18.A great speech presents hierarchical thinking. In order for an audience to take in a speech successfully, the speaker must offer it a number of ways to categorize, organize, and file away the information presented. Because it’s so difficult to take in and remember information that’s presented orally, speakers must assist the audience by giving them information about the relative importance of the ideas presented, and ways to sort out the order in which they’re presented.

19.A great speech is fully human. Of course a great speech must have stories, but it should also indicate its limitations. A great speech is humble, and a really great speech includes ways to evaluate it on its strengths and weaknesses.  Rather than hiding its flaws, a great speech embraces them and acknowledges them.

20.A speaker is a fox; a speech is a hedgehog. A fox knows many things and can do a variety of things if called upon, reacting in the moment to changes in circumstances. That’s the model for a good speaker.  A speech, on the other hand, should be as simple as possible, but no simpler.  It should make one main point and every supporting point should clearly fit into the overall rubric created by the main point. As such, a speech is like the proverbial hedgehog.
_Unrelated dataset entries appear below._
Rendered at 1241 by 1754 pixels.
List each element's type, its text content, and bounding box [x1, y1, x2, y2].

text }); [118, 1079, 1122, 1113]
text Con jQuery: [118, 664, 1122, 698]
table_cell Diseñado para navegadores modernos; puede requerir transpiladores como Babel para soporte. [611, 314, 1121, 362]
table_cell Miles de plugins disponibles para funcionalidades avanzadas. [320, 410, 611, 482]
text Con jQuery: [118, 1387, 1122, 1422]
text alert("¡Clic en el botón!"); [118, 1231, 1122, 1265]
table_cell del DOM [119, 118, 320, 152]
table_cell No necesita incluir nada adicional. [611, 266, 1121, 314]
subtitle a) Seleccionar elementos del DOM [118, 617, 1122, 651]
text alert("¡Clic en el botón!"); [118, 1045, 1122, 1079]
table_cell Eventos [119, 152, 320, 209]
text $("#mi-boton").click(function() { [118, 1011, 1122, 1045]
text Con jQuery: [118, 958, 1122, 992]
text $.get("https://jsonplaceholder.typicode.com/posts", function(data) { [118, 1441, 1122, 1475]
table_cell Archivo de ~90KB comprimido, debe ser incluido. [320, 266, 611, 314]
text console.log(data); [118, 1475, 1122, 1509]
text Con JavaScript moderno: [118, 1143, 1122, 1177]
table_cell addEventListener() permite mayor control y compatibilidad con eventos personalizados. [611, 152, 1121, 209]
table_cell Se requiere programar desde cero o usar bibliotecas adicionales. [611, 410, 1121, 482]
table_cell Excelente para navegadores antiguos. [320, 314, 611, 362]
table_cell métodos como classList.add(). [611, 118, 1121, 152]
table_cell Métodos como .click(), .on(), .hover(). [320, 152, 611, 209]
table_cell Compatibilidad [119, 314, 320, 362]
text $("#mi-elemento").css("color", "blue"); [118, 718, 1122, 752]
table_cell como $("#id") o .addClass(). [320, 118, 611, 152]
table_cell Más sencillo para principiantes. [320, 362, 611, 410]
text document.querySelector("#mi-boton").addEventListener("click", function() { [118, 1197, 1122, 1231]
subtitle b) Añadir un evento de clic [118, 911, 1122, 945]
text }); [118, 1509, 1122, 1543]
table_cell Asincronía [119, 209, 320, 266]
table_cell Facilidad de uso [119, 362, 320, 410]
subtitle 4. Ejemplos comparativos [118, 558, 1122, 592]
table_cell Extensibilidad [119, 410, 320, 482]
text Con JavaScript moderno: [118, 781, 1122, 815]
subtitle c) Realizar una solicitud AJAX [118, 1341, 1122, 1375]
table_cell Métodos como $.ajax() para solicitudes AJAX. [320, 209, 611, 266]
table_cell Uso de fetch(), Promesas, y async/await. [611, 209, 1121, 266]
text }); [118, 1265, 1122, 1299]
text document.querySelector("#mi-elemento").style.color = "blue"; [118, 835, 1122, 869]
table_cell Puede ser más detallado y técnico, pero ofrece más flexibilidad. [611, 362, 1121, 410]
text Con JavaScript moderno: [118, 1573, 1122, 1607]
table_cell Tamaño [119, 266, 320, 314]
21.A great speech strives for objectivity but acknowledges its particular subjectivity. A speech is a public occasion. It’s not a conversation in the sense of a private chat between friends, though it should strive to sound like that kind of authentic communication if possible.  Being a public occasion, a speech should have public support and underpinnings in the sense of some commonly agreed-upon ideas and facts.  But it should also freely embrace an individual perspective on those shared ideas and be forthcoming about its biases as a result.